Die Überschrift „Alles hat Grenzen“ dürfte den Nazis von der AfD gefallen, vor allem wenn es dann so weitergeht: … auch die Demokratie und der Rechtsstaat. Aber so isses, auch wenn es nicht jedem passt. Die Grenze der Demokratie im Schland ist die FDGO. Wer die Axt an die Wurzeln legt, hat kein Recht mehr, denn dazu gibt es kein Recht. Und wo es kein Recht gibt, kann es auch keinen Rechts­staat geben, ohne den es keine Demokratie gibt, wie auch Demokratie ohne Rechtsstaat undenkbar ist.

Damit das nicht ganz kryptisch klingt, ein aktuelles Beispiel:

Ein vom Verfassungsschutz beobachteter Reichsbürger hat Waffen. Die sollen ihm weg­ge­nom­men wer­den, weil Reichsbürger unzuverlässig sind, unzuverlässig im Sinne der FDGO. Die wol­len sie bekämpfen und wenn sie Waf­fen haben, dann wird dieses Ansinnen nicht ungefährlicher.

Für die Verteidigung der FDGO ist an äußerster Front die Exeku­tive zustän­dig. Die ent­schei­det, dass es besser ist, wenn der Reichs­bürger keine Waf­fen hat.

Nun kommt die Judikative daher und sieht das anders. Mit welchem Recht?

Leitet sich die Rechtsprechung nicht wie die Verwaltung von der Legis­la­tive ab?

Die Judikative ist keine Superdemokratieinstanz. Sie muss sich in die FDGO einreihen. So wie das BVerfG in Zweifelsfragen den beiden anderen Gewal­ten einen Beur­teilungsspiel­raum ein­räumt, müs­sen das auch die Kot­ten im Schü­tzen­graben der De­mo­kra­tie.

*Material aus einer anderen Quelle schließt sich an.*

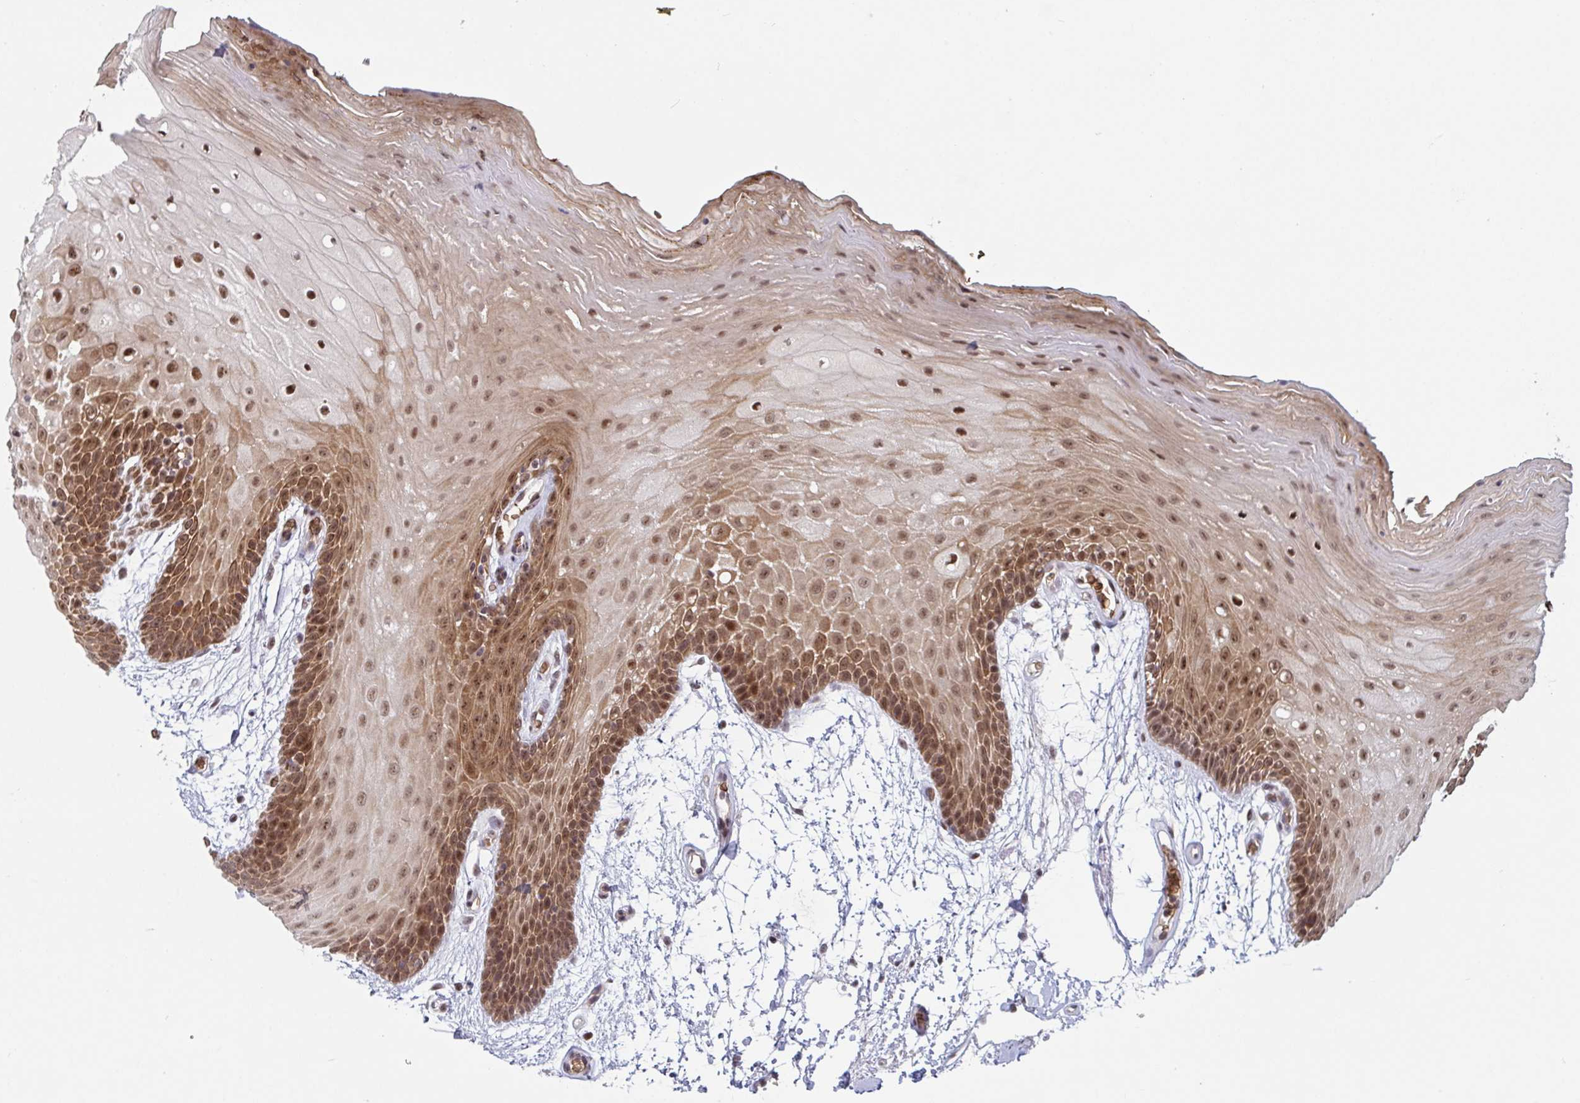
{"staining": {"intensity": "moderate", "quantity": ">75%", "location": "cytoplasmic/membranous,nuclear"}, "tissue": "oral mucosa", "cell_type": "Squamous epithelial cells", "image_type": "normal", "snomed": [{"axis": "morphology", "description": "Normal tissue, NOS"}, {"axis": "morphology", "description": "Squamous cell carcinoma, NOS"}, {"axis": "topography", "description": "Oral tissue"}, {"axis": "topography", "description": "Tounge, NOS"}, {"axis": "topography", "description": "Head-Neck"}], "caption": "Oral mucosa stained with DAB IHC displays medium levels of moderate cytoplasmic/membranous,nuclear positivity in about >75% of squamous epithelial cells. (IHC, brightfield microscopy, high magnification).", "gene": "NLRP13", "patient": {"sex": "male", "age": 62}}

Im Fall des VG Dresden (PDF), dass dem bewaffneten Reichsbürger die Knarre lässt, ist die Entscheidung noch richtig, weil die Verwal­tung einen aben­teu­er­li­chen Fehler gemacht hat, der im Rechts­staat gar nicht geht, wenn keine Gefahr im Ver­zuge ist: Unter­lassene Anhö­rung vor Ent­zug der Waffenbe­sitz­karte … völ­lig irre.

Aber dieser krasse Fehler weißt in die richtige Richtung, was man IMHO besser ma­chen kann.

Um der Exekutive bei der Verteidigung der FDGO den erforderlichen Spiel­raum zu ge­ben, sollten die Mög­lichlkeiten der rechtlichen Überprüfung beschränkt werden auf Ver­fahrens­fehler, Willkür und Über­maß­verbot.

Wohlgemerkt: im verwaltungsgerichtlichen Verfahren, nicht im Zivil- und Straf­recht.

Rechtsstaatlich würde es bei diesen Einschränkungen aber nur bleiben, wenn die Verwaltungs­juristen hochqualifiziert wären. Sind sie aber nicht.

Ich hab während meiner Zeit beim RP Köln erstklassige Juristen kennen­gelernt und bei der Stadt Köln das krasse Gegenteil.

Hier muss sich was ändern, bevor daran gedacht werden kann, die Rechts­weg­ga­ran­tie wie vorgeschlagen einzuschränken.

Aber es muss passieren, denn sonst prozessieren nicht nur Asültan­ten, son­dern auch Na­zis un­sere Demokratie kaputt.